• **Problem**: Among the entries below, find the lines that hold the word "jūsų" and report them.

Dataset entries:
____

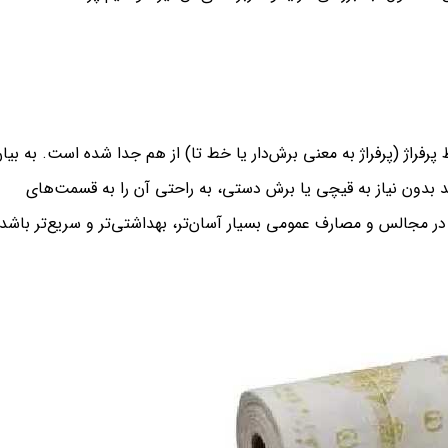
فراژ (پرفراژ به معنی برش‌دار یا خط تا) از هم جدا شده است. به بیا
نند بدون نیاز به قیچی یا برش دستی، به راحتی آن را به قسمت‌های
در مجالس و مصارف عمومی بسیار آسان‌تر، بهداشتی‌تر و سریع‌تر باشد.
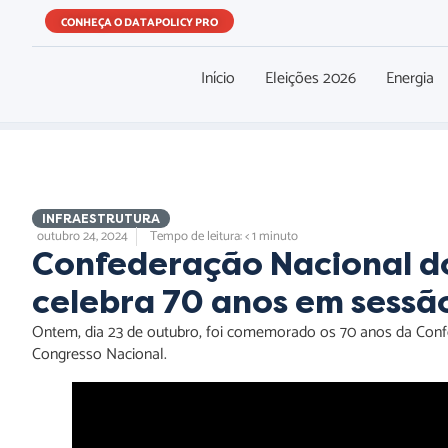
CONHEÇA O DATAPOLICY PRO
Início
Eleições 2026
Energia
INFRAESTRUTURA
outubro 24, 2024
Tempo de leitura: < 1 minuto
Confederação Nacional do
celebra 70 anos em sessã
Ontem, dia 23 de outubro, foi comemorado os 70 anos da Con
Congresso Nacional.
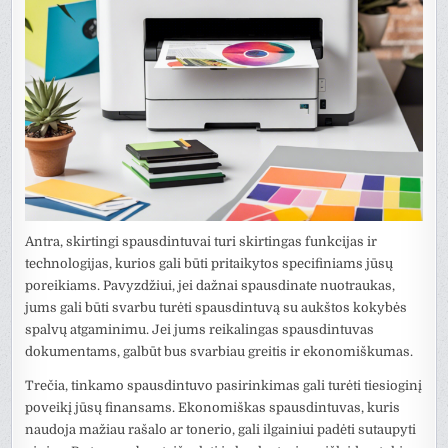
Antra, skirtingi spausdintuvai turi skirtingas funkcijas ir
technologijas, kurios gali būti pritaikytos specifiniams jūsų
poreikiams. Pavyzdžiui, jei dažnai spausdinate nuotraukas,
jums gali būti svarbu turėti spausdintuvą su aukštos kokybės
spalvų atgaminimu. Jei jums reikalingas spausdintuvas
dokumentams, galbūt bus svarbiau greitis ir ekonomiškumas.
Trečia, tinkamo spausdintuvo pasirinkimas gali turėti tiesioginį
poveikį jūsų finansams. Ekonomiškas spausdintuvas, kuris
naudoja mažiau rašalo ar tonerio, gali ilgainiui padėti sutaupyti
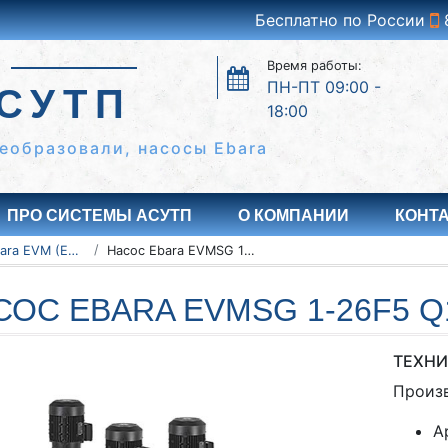
Бесплатно по России
Время работы:
ПН-ПТ 09:00 -
СУТП
18:00
еобразовали, насосы Ebara
ПРО СИСТЕМЫ АСУТП
О КОМПАНИИ
КОНТ
Насосы Ebara EVM (EVMSG/EVMSL)
Насос Ebara EVMSG 1-26F5 Q1BEG/1,1
СОС EBARA EVMSG 1-26F5 Q
ТЕХНИ
Произ
А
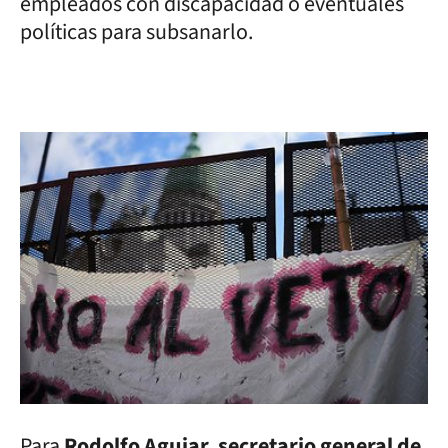
empleados con discapacidad o eventuales
políticas para subsanarlo.
Para
Rodolfo Aguiar
,
secretario general de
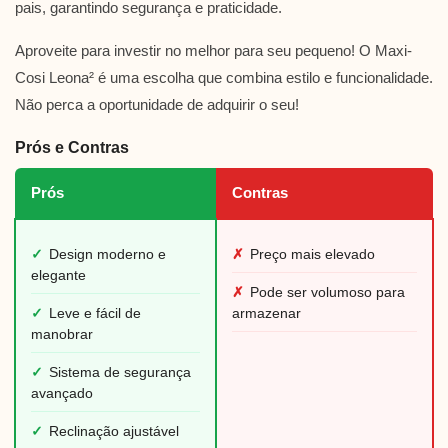
pais, garantindo segurança e praticidade.
Aproveite para investir no melhor para seu pequeno! O Maxi-
Cosi Leona² é uma escolha que combina estilo e funcionalidade.
Não perca a oportunidade de adquirir o seu!
Prós e Contras
Prós
Contras
✓
Design moderno e
✗
Preço mais elevado
elegante
✗
Pode ser volumoso para
✓
Leve e fácil de
armazenar
manobrar
✓
Sistema de segurança
avançado
✓
Reclinação ajustável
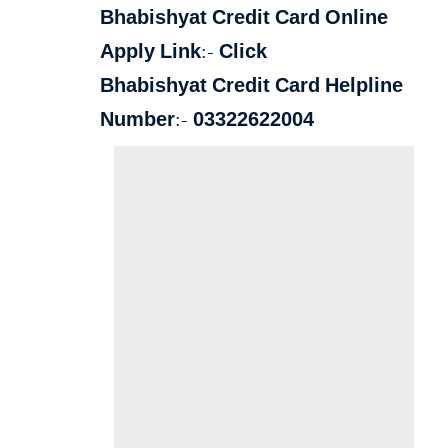
Bhabishyat Credit Card Online
Apply Link:-
Click
Bhabishyat Credit Card Helpline
Number:-
03322622004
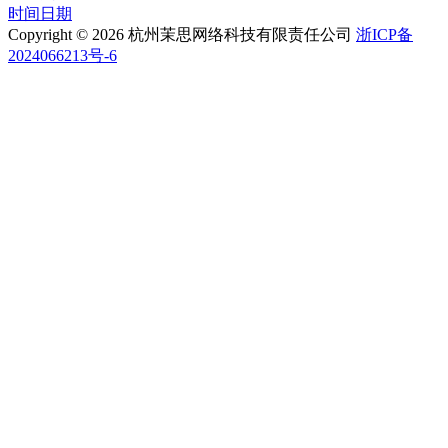
时间日期
Copyright © 2026 杭州茉思网络科技有限责任公司
浙ICP备
2024066213号-6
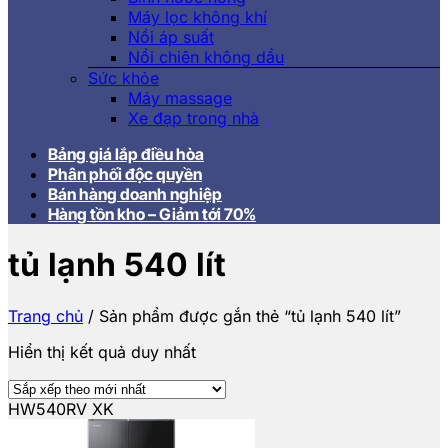
Máy lọc không khí
Nồi áp suất
Nồi chiên không dầu
Sức khỏe
Máy massage
Xe đạp trong nhà
Bảng giá lắp điều hòa
Phân phối độc quyền
Bán hàng doanh nghiệp
Hàng tồn kho – Giảm tới 70%
tủ lạnh 540 lít
Trang chủ
/
Sản phẩm được gắn thẻ “tủ lạnh 540 lít”
Hiển thị kết quả duy nhất
HW540RV XK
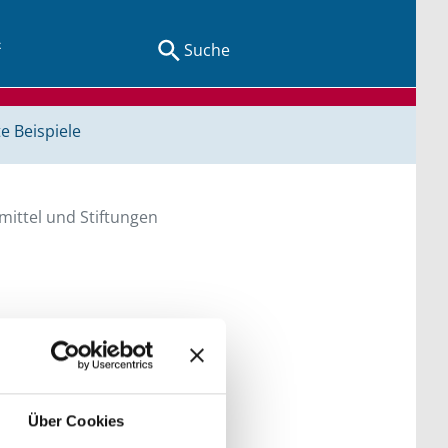
Suche
e Beispiele
ittel und Stiftungen
en Sie direkt über
he bitte die Groß- und
Über Cookies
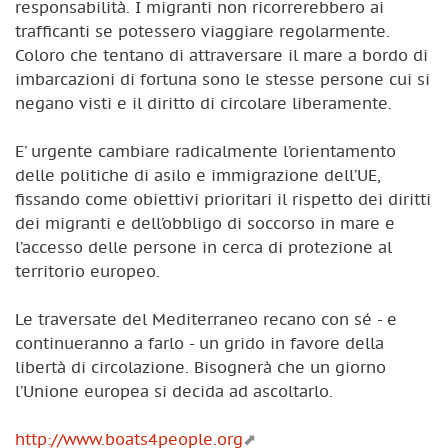
responsabilità. I migranti non ricorrerebbero ai
trafficanti se potessero viaggiare regolarmente.
Coloro che tentano di attraversare il mare a bordo di
imbarcazioni di fortuna sono le stesse persone cui si
negano visti e il diritto di circolare liberamente.
E’ urgente cambiare radicalmente l’orientamento
delle politiche di asilo e immigrazione dell’UE,
fissando come obiettivi prioritari il rispetto dei diritti
dei migranti e dell’obbligo di soccorso in mare e
l’accesso delle persone in cerca di protezione al
territorio europeo.
Le traversate del Mediterraneo recano con sé - e
continueranno a farlo - un grido in favore della
libertà di circolazione. Bisognerà che un giorno
l’Unione europea si decida ad ascoltarlo.
http://www.boats4people.org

____

• **Exercise solution**:
technologijas, kurios gali būti pritaikytos specifiniams jūsų
poveikį jūsų finansams. Ekonomiškas spausdintuvas, kuris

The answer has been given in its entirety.